Large objects or request-specific data stored in class-level hashes or global variables can unintentionally persist across requests, especially in multi-threaded or singleton-based designs.

2. C Extensions with Manual Allocation

Many gems include native extensions (e.g., Nokogiri, PG) that allocate memory in C. If these do not register finalizers properly or fail to release memory explicitly, Ruby's GC cannot manage them.

3. Thread Leaks in Concurrent Ruby

Improperly terminated threads or workers (e.g., in Sidekiq or Puma) can hold on to memory and objects, especially if threads are created dynamically in uncontrolled ways.

4. Procs, Closures, and Metaprogramming

Lambdas or blocks retaining references to outer scope variables can pin large structures in memory if cached or passed around long-term (e.g., memoization gone wrong).

Diagnosing Ruby Memory Leaks

Step-by-Step Diagnostic Flow

  1. Establish a baseline: Use ps, top, or htop to measure RSS across worker processes.
  2. Install memory profiler: Use gems like memory_profiler, derailed_benchmarks, or stackprof.
  3. Trigger a request repeatedly: Create a synthetic workload or run integration tests with wrk or ab.
  4. Track object allocations: Compare GC stats before and after workload. Use GC.stat or ObjectSpace.
  5. Dump and analyze heap: Use heap_dump or objspace for visual inspection (e.g., with qcachegrind).

Example: Using memory_profiler

require 'memory_profiler'
report = MemoryProfiler.report do
  1000.times { MyApp.handle_request(synthetic_input) }
end
report.pretty_print(to_file: 'memory_report.txt')

Common Pitfalls

  • Using class variables to cache request data (e.g., @@user_data)
  • Relying on weak reference gems without understanding finalization
  • Assuming GC will clean up all unused memory automatically
  • Ignoring memory growth in background jobs or daemon threads

Fixes and Long-Term Solutions

1. Limit Object Lifetime

Use local variables over global or class-scoped ones. Ensure large data structures are dereferenced (e.g., @large_array = nil) after use in long-lived classes or workers.

2. Monitor Memory with External Tools

Integrate Prometheus, New Relic, or Scout to track process-level memory usage. Set thresholds to trigger container restarts or alerts.

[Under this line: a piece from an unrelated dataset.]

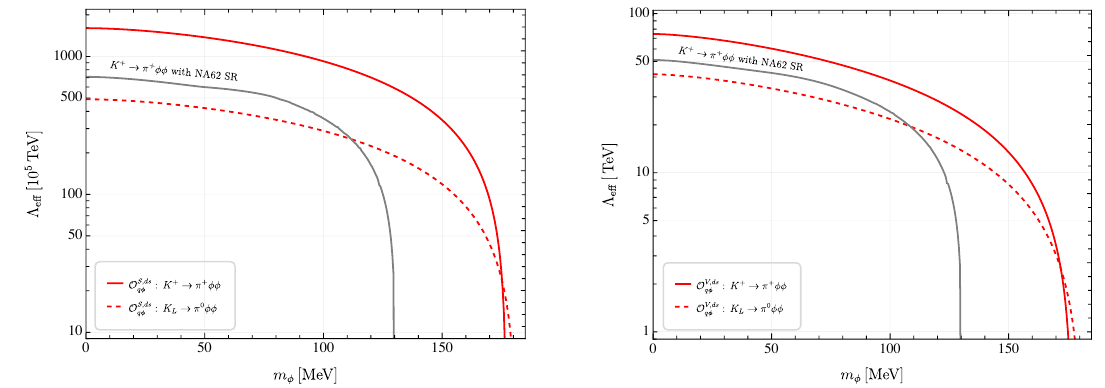
and O V,ds aφ aφ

3. Restart Worker Processes Periodically

For long-running processes (e.g., Sidekiq, Puma), use phased or rolling restarts to limit memory growth. Tools like puma_worker_killer automate this.

4. Upgrade Ruby Version and Tune GC

Ruby 3.x includes compaction and better GC performance. Tune RUBY_GC_HEAP_GROWTH_FACTOR and RUBY_GC_MALLOC_LIMIT for high-traffic systems.

Best Practices

  • Use heap dumps during staging load tests to catch leaks early
  • Isolate third-party gems with memory-intensive behaviors
  • Avoid retaining large objects in lambdas or class constants
  • Log GC time and object count in production logs periodically

Conclusion

Memory leaks in Ruby may not crash an application immediately but can degrade performance and reliability over time—especially in always-on environments. By combining memory profiling, architectural discipline, and GC tuning, teams can prevent leak patterns from affecting end-user experience. Clear separation of object lifetimes, routine memory audits, and upgraded runtime tooling ensure Ruby applications remain performant and production-hardened even at scale.

FAQs

1. Why does my Ruby app consume more memory over time?

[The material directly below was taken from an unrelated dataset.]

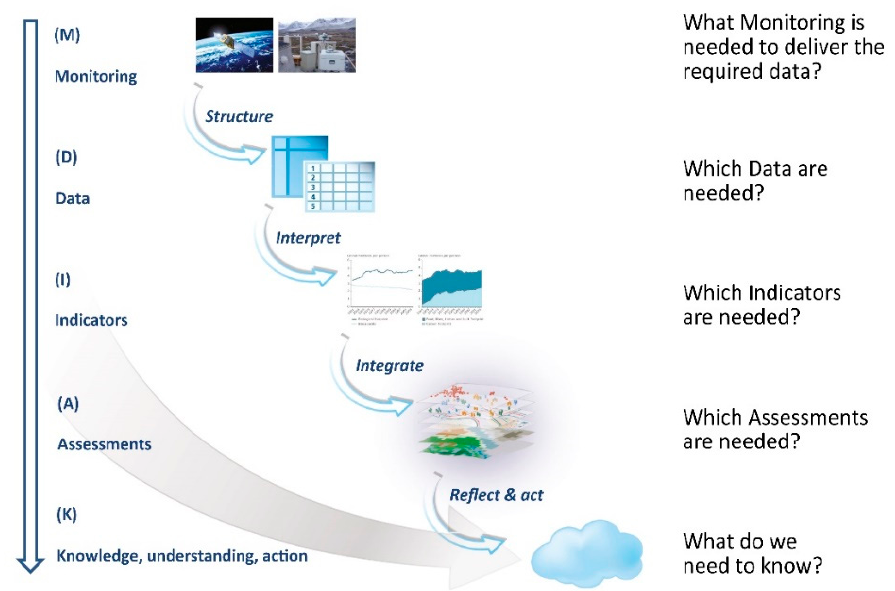
Figure 1. The Monitoring–Data–Indicator–Assess–Knowledge (MDIAK) reporting chain leading to knowledge, understanding, and action (on the right-hand side the same chain can be used to design assessments, communicate results and support the monitoring).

Common causes include retained objects, memory leaks in C extensions, or threads holding references. GC cannot reclaim such memory.

2. How do I generate a heap dump in Ruby?

Use the objspace or heap_dump gems. These provide snapshots of memory allocations for offline analysis.

3. Are background jobs more prone to leaks?

Yes. Long-lived Sidekiq workers or threads may retain memory longer unless explicitly cleared or restarted periodically.

4. Does Ruby automatically free all unused memory?

No. Ruby GC may miss certain objects, especially with C extensions or complex closures. Manual dereferencing is often necessary.

5. Is upgrading Ruby enough to fix memory leaks?

Upgrading helps due to GC improvements, but structural code fixes are required for leaks caused by poor memory management or misuse of global scope.